What Kids Seem to Like Better
Kids have varying takes on crayons and colouring markers. Some prefer the colouring markers as it is very simple to create a mark on the paper. It is also much easier to hold on to the colouring markers any which way a child prefers, adjusting positions and using various measures of force to attain a satisfactory outcome.
However, with crayons, a child can develop their hand as they will need to use different amounts of pressure when creating or colouring. It is also more beneficial to proper grip training as crayons are shorter, lighter, helping to line up a child’s hand better as well as adjusting pressure using the thumb and forefingers to perform at the same time to produce a result. Instead of writing or colouring with such a soft touch and their elbows in the mid-air, crayons allow a child to lean their arms and hands towards the paper.
Colouring markers can also be a child’s favourite as they might not like the feel of the waxy substance in crayons. Children with bigger hands prefer the size of a marker as it can be easier to grasp and less complicated to stay within the lines due to the finer point.

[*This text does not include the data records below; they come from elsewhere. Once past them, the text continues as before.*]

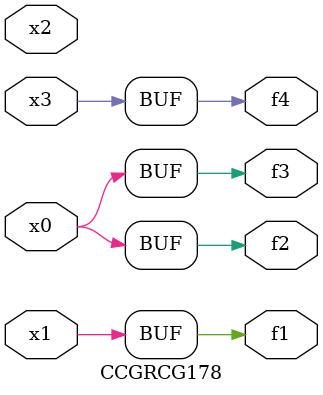
<source format=v>
module CCGRCG178(
	input x0, x1, x2, x3,
	output f1, f2, f3, f4
);
	assign f1 = x1;
	assign f2 = x0;
	assign f3 = x0;
	assign f4 = x3;
endmodule

</source>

On the other hand, children do feel that the colouring marker is quite mature and tend to stay away from it. Crayons are encouraged by parents as they make much less of a mess however the desired effect from a colouring marker is more impressive and thus children tend to be more attracted by them.
In all reality, it is best to let children try both and decide for themselves. Alternatively, it may be prudent to let children work with both mediums as they might have different preferences at different times.

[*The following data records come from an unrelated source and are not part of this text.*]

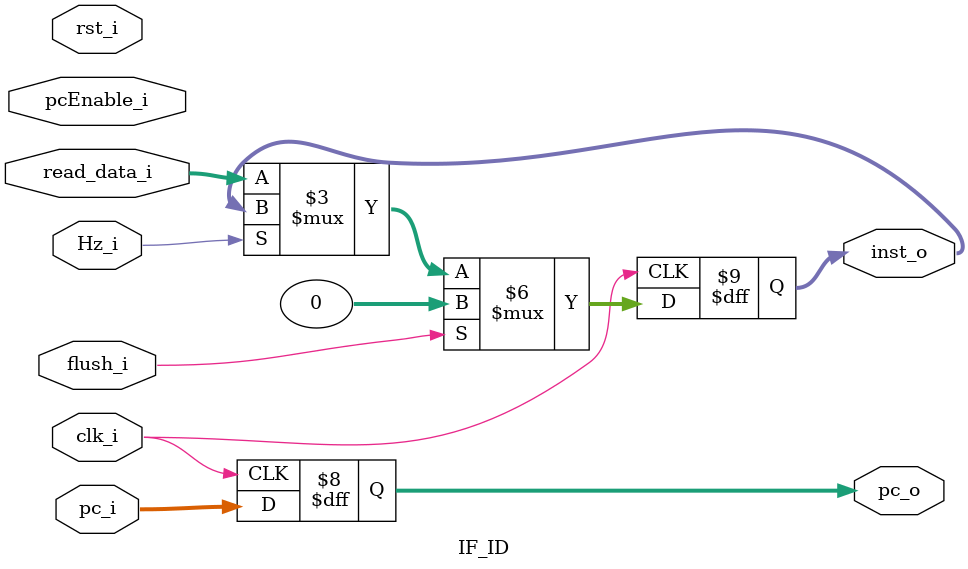
<source format=v>
module IF_ID(
	clk_i,
	rst_i,
	pc_i,
	read_data_i,
	Hz_i,
	flush_i,
	pcEnable_i,
	pc_o,
	inst_o
);

input clk_i, rst_i, Hz_i, flush_i,pcEnable_i; 
input [31:0] pc_i, read_data_i;	
output reg[31:0] pc_o, inst_o;

always@(posedge clk_i)begin
	pc_o <= pc_i;
 	
 	if(flush_i)begin
    	inst_o <= 32'b0;
 	end
	else begin
		if(Hz_i)
			inst_o <= inst_o;
		else
    		inst_o <= read_data_i;
	end  
	
end
endmodule
</source>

What to Look Out for When Choosing Crayons or Colouring Markers
- 100% natural ingredients such as beeswax in crayons help minimise the risk of pollution and the child is safe if the crayon is ingested.
- The crayons are shaped for optimal grip in small hands.
- Water-based colouring markers are more suitable for kids as they are acid-free and take longer to dry.
- Solvent-based colouring markers can be used on a wider array of surfaces such as arts and crafts projects and are nearly waterproof.
Here are some products that work well for both crayons and colouring markers:
Crayons can come in many options like gel or wax and even have beautiful patterns on the stem of the crayons to attract kids as young as toddlers from wanting to pick them up and use them immediately.
Gel crayons are also an exciting way to get more out of your drawing or colouring as you can add water and a paintbrush to now turn your work of art into a painting with watercolour effects.
Chunky triangle crayons are also a great fit for a child’s hands.
Double-ended Markers have dual tips on each side with different widths to sketch, colour, draw and write as well as act as a highlighter in 8 beautiful, bright pastel colours.
Metallic Brush Markers have brush tip nibs that allow children to apply their works of art creatively on any surface.
Mega Markers are the ultimate chunky and easy tool that fits right into a child’s tiny grasp.